Dehydration is defined as when the body loses more fluid than it is taking in. It is easy to imagine this happening with someone is exercising hard, or is in a hot environment, but can you get dehydrated in the normal workplace?
The body sheds fluids in a number of ways, including the obvious toilet stuff, such as sweating but also in your breath [but only tiny amounts]. So even in the office or workplace it is likely that our fluid levels are decreasing, additional factors such as air-conditioning or heaters can accelerate this process. As long as the fluid levels are regularly topped up this is fine, but if for any reason our fluid intake drops [or stops] then we can begin to become dehydrated.
On some of our travel medicine courses we are asked how much should my fluid intake be?
Repeated studies have failed to reach clear answers on recommended fluid intakes, as the physical characteristics of the individual are key, but the UK Food Standards Agency recommend drinking 1.2 litres each day. This is based on the the “average” person, living in the UK, during “normal” weather. People traveling or working in hot environments, or in other situations which increase the speed where fluid is lost, need to increase their fluid intake. Some militaries working in hot environments have increased the individual fluid intake to around 11 litres per day.

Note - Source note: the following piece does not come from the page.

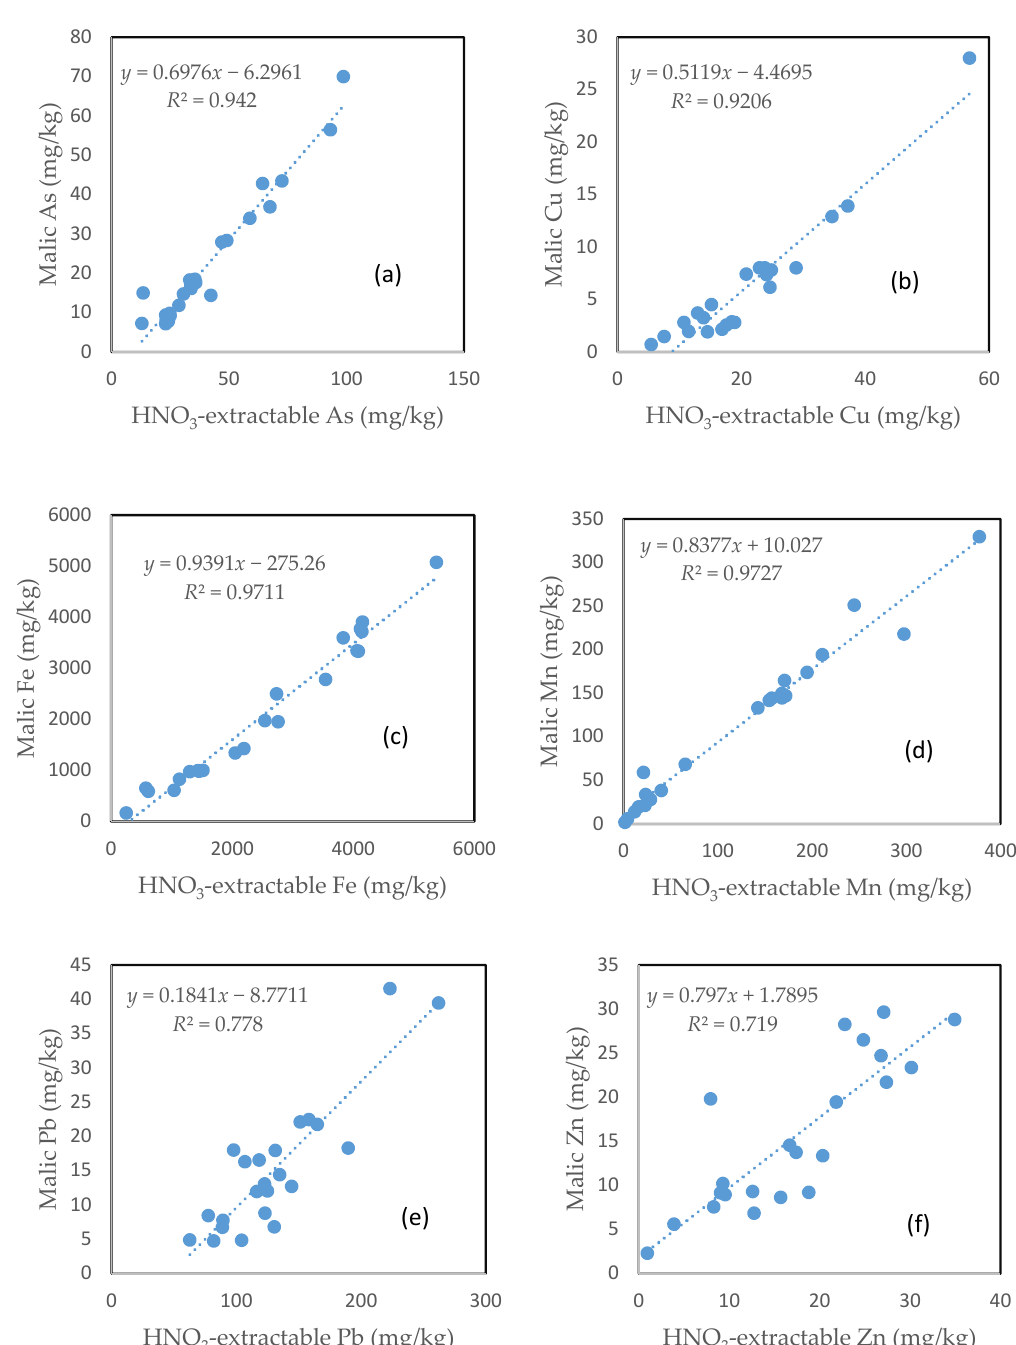
Figure 8. Relationship between the HNO 3 -extractable fraction and the malic acid-extractable fraction for ( a ) As, ( b ) Cu, ( c ) Fe, ( d ) Mn, ( e ) Pb, and ( f ) Zn.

How to recognise dehydration
Two of the earliest signs of dehydration are thirst and dark urine. Thirst is probably the easiest [and more pleasant] one to monitor in the office, but it also has a flaw: the thirst sensation is removed before the required amount of fluid has been replaced. Knowing this we can ensure that we continue to take fluids on board past the point of quenching our thirst.
Symptoms of dehydration may include:
dizziness or light headedness
confusion and difficulty with concentration
dry mouth, eyes and lips
passing small amounts of urine infrequently- this means less than three or four times daily
If the dehydration becomes severe it can result in:
not passing urine for eight hours
dry skins that slowly returns when pinched upwards
rapid, weal pluse
Treatment of dehydration
Individuals with have their favourite “fluids”, but the recommended fluids to help treat or prevent dehydration are: water, semi-skimmed milk, diluted squash or diluted fruit juices. In the case of treating dehydration, there are commercially available re-hydration solutions which work to replace not just the fluids lost but the additional salts and minerals.
You should resist the temptation to gulp the fluid, no matter how thirsty, as this can lead to a reflex form of vomiting, which will further dehydrate. People planning to carry out long periods of physical activity in hot environments should plan breaks and their fluid intake. For those on the move, products such as water bladders which can be worn on the back or carried in bags are recommended.
Treatment of babies and children
Plenty of fluids is the treatment of choice in dehydration, but with babies it is often wise to avoid fruit juice as this can make diarrhoea and vomiting worse. In children it is often helpful to supplement water with diluted fruit juices or squash. Giving water alone could further dilute already low levels of minerals in the child’s body.
Most cases of simple dehydration can be simply dealt with by re-hydrating, but a visit to the doctor or hospital may be required if you see signs of severe dehydration [as outlined above] or if symptoms continue. If a baby has six or more diarrhoeal stools or vomits three or more times in 24 hours you should contact your GP or out of hours medical advice provider.